Могут ли что-то противопоставить всему этому наследники Ганди, не порывая со своими принципами и оставаясь реалистами? Если да, то что именно? Ясно, что абстрагироваться от насилия, вершащегося одними асоциалами над другими внутри “серых зон”, но постоянно перехлестывающего за их нечеткие границы, было бы не только аморально, но попросту опасно.

Как, однако же, его обуздать? Как должен вести себя сатьяграх, столкнувшись лицом к лицу с асоциалом, не отягощенным моральными запретами, вторгшимся то ли в одиночку, то ли в составе “бандформирования” в пространство, где пока что проживает “социально организованное население” и действуют “нормальные” законы?
С некоторых пор напрашиваются и вопросы о том, откуда берутся вирусы асоциальности (они же - по определению вирусы насилия) внутри образований, привычно считающихся оплотом гражданского мира и все той же демократии, и как приостановить размножение этих вирусов.
Школьные расстрелы, подозрительно участившиеся в последние годы в США, потрясают воображение не только как примеры подростковой жестокости. Это еще и примеры насилия, чинимого против сверстников детьми из вроде бы “нормальных” среднеклассовых семей - и, похоже, своеобразные предвестия эрозии, грозящей среднему классу в постиндустриальную эру. В Соединенных Штатах, да и на Западе в целом уже видны признаки того, что кумулятивный эффект достижений компьютерной революции, внедрения новых управленческих технологий, демонтажа государства социального страхования (welfare state) и неолиберальных увлечений бизнес-элит (определяемых японским экономистом Эйсуке Сакикабара как “рыночный фундаментализм”) больнее всего сказывается как раз на этом классе, влечет за собой общее снижение его благосостояния и самооценки, усиление внутренней дифференциации, всякого рода невротические реакции236.

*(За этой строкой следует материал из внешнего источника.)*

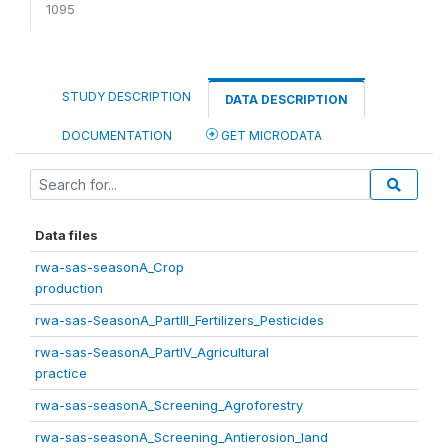
1095
STUDY DESCRIPTION
DATA DESCRIPTION
DOCUMENTATION
GET MICRODATA
Data files
rwa-sas-seasonA_Crop
production
rwa-sas-SeasonA_PartIII_Fertilizers_Pesticides
rwa-sas-SeasonA_PartIV_Agricultural
practice
rwa-sas-seasonA_Screening_Agroforestry
rwa-sas-seasonA_Screening_Antierosion_land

Наверное, стоит учитывать эти факторы, исследуя подоплеку таких кошмарных вспышек асоциальности, как упомянутая в предисловии Литтлтонская трагедия и ей подобные.

* * *

Получается, таким образом, что в эпоху постмодерна/фундаментализма глобальные тенденции к расшатыванию государства развиваются в тесной взаимообусловленности с тенденциями к расшатыванию общества. Но там, где налицо первые и вторые (вкупе с экокризисом, то есть тенденцией к расшатыванию природы), где под их влиянием возникают новые предпосылки, источники и формы насилия, неизбежно и расшатывание личности. Собстенно говоря, асоциал-насильник и есть не что иное, как расшатанная и поверженная личность.